ViT Fine-tuned on Stanford Car Dataset

Base model: https://huggingface.co/google/vit-base-patch16-224

This achieves around 86% on the testing set, you can use it as a baseline for further tuning.

Dataset Description

The Stanford car dataset contains 16,185 images of 196 classes of cars. Classes are typically at the level of Make, Model, Year, e.g. 2012 Tesla Model S or 2012 BMW M3 coupe.

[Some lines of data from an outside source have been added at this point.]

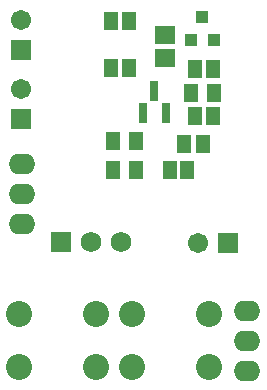
<source format=gbs>
G04 Layer_Color=8150272*
%FSLAX25Y25*%
%MOIN*%
G70*
G01*
G75*
%ADD30R,0.04737X0.05918*%
%ADD33C,0.08674*%
%ADD34C,0.06800*%
%ADD35R,0.06800X0.06800*%
%ADD36C,0.06706*%
%ADD37R,0.06706X0.06706*%
%ADD38O,0.08800X0.06800*%
%ADD39R,0.06706X0.06706*%
%ADD40R,0.03162X0.07099*%
%ADD41R,0.04540X0.06115*%
%ADD42R,0.03950X0.04343*%
%ADD43R,0.06902X0.06115*%
%ADD44R,0.04934X0.06312*%
D30*
X169453Y436500D02*
D03*
X163547D02*
D03*
D33*
X151000Y388500D02*
D03*
Y370783D02*
D03*
X176591Y388500D02*
D03*
Y370783D02*
D03*
X113500Y388500D02*
D03*
Y370783D02*
D03*
X139091Y388500D02*
D03*
Y370783D02*
D03*
D34*
X147500Y412500D02*
D03*
X137500D02*
D03*
D35*
X127500D02*
D03*
D36*
X114000Y463500D02*
D03*
Y486500D02*
D03*
X173000Y412000D02*
D03*
D37*
X114000Y453500D02*
D03*
Y476500D02*
D03*
D38*
X114500Y438500D02*
D03*
X114300Y428500D02*
D03*
X114500Y418500D02*
D03*
X189500Y389500D02*
D03*
X189300Y379500D02*
D03*
X189500Y369500D02*
D03*
D39*
X183000Y412000D02*
D03*
D40*
X162240Y455457D02*
D03*
X154760D02*
D03*
X158500Y462543D02*
D03*
D41*
X178051Y470000D02*
D03*
X171949D02*
D03*
X143949Y470500D02*
D03*
X150051D02*
D03*
Y486000D02*
D03*
X143949D02*
D03*
X178051Y454500D02*
D03*
X171949D02*
D03*
X174551Y445000D02*
D03*
X168449D02*
D03*
D42*
X174500Y487437D02*
D03*
X170760Y479563D02*
D03*
X178240D02*
D03*
D43*
X162000Y473661D02*
D03*
Y481339D02*
D03*
D44*
X152240Y436500D02*
D03*
X144760D02*
D03*
X152240Y446000D02*
D03*
X144760D02*
D03*
X170760Y462000D02*
D03*
X178240D02*
D03*
M02*

</source>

The data is split into 8144 training images, 6,041 testing images, and 2000 validation images in this case.

** Please note: this dataset does not contain newer car models **

Using the Model in the Transformer Library

from transformers import AutoFeatureExtractor, AutoModelForImageClassification

extractor = AutoFeatureExtractor.from_pretrained("therealcyberlord/stanford-car-vit-patch16")
model = AutoModelForImageClassification.from_pretrained("therealcyberlord/stanford-car-vit-patch16")

Citations

3D Object Representations for Fine-Grained Categorization Jonathan Krause, Michael Stark, Jia Deng, Li Fei-Fei 4th IEEE Workshop on 3D Representation and Recognition, at ICCV 2013 (3dRR-13). Sydney, Australia. Dec. 8, 2013.